NLS also created new graphical user interfaces implementing a windowing environment and allowed the user to e-mail other users as well as offering a variety of word processing options. Perhaps most remarkably, NLS also provided for on-screen video teleconferencing. All of these technologies, which are now ubiquitous, were truly astonishing to most back in the s. In , at the Fall Joint Computer Conference in San Francisco, Engelbart demonstrated NLS in a 90 minute multimedia presentation that included a live video conference with staff members back in his lab 30 miles away.

To this day, Engelbart's demo is still known as "the mother of all demos. His ideas were to different and new for others to fully grasp. Some people in attendance thought the whole thing was a hoax.
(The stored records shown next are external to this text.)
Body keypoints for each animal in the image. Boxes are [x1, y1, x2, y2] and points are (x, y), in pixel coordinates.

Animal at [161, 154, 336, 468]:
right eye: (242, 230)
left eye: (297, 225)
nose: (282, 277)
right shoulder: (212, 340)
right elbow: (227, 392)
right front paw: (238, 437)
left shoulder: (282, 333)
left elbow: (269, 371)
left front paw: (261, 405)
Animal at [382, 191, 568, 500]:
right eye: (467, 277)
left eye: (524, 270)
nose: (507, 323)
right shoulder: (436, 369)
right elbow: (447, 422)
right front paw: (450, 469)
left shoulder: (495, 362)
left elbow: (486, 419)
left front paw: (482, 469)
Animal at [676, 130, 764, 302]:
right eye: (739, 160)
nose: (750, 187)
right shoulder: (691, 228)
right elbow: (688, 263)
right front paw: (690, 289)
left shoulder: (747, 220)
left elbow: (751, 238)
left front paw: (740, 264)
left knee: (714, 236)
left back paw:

He was excited about the new network ARPA was building. He saw it as a vehicle to extend NLS and increase distributed collaboration. We arranged with him to be the document center for the network so all of the documentation, all of the publications would be online at SRI. Engelbart has continued to work on augmenting human intellect, seldom receiving the acknowledgement many believe he deserves.

In , he founded the Bootstrap Institute to foster high performance organizations by developing enabling technologies and promoting collaboration. At age 75, his work continues. For Further Reading. View all literary device worksheets. View all Women's History worksheets.